The Nevin Economic Research Institute (NERI) has argued that the case for tax cuts in Budget 2017 is "very weak". Its senior economist Tom McDonnell said the budget should focus on measures to boost productivity and labour force participation, prioritising spending on infrastructure, education, research and childcare.
In its latest report on the economy, it forecasts GDP (gross domestic product) growth of 4.1 per cent this year and 3.7 per cent next year. It says employment growth, though moderating, should remain healthy, with the unemployment rate falling below seven per cent by the end of 2018.
The NERI report says Brexit remains a major risk to the Irish economy.
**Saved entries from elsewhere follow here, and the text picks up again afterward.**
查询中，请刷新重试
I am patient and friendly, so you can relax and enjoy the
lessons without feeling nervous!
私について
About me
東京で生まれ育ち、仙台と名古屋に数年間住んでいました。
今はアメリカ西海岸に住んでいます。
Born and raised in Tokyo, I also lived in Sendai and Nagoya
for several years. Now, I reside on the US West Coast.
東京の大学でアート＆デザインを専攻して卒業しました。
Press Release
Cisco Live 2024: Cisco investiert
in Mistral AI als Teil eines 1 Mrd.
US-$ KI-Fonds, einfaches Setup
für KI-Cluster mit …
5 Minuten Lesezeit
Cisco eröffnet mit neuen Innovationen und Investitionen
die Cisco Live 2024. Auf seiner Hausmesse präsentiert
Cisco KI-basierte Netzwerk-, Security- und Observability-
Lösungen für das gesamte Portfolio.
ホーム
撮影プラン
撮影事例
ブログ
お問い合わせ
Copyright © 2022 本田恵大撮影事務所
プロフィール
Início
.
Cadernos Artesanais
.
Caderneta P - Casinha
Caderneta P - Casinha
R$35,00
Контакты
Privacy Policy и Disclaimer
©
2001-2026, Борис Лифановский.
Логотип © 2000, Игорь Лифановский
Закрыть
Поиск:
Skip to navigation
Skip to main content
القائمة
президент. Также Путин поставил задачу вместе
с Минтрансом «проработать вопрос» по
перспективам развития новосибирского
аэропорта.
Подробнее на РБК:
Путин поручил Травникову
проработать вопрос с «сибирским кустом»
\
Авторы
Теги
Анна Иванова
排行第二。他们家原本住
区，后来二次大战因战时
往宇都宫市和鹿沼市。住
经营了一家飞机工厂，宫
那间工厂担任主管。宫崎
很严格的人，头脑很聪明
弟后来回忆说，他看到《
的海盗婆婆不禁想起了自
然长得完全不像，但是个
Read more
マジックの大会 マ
It forecasts a negotiated settlement that minimises change to the existing trading relationship between Britain and the EU. Other risks to its forecasts include rising energy prices, weaker-than-expected productivity growth and greater-than-assumed damage to the labour force arising from the recession and prolonged stagnation.
On tax, the report says average rates of combined income tax and employee social security contributions in Ireland are significantly below OECD averages for both low and middle income earners.
NERI says state provision of subsidised childcare, the gradual tapering of family supports along with income and the introduction of refundable tax credits as a form of in-work benefit are examples of policies that could support higher labour force participation.
The think-tank calls for increased taxes on net wealth, intergenerational wealth transfers and property, and moves to reduce the scale and scope of tax reliefs.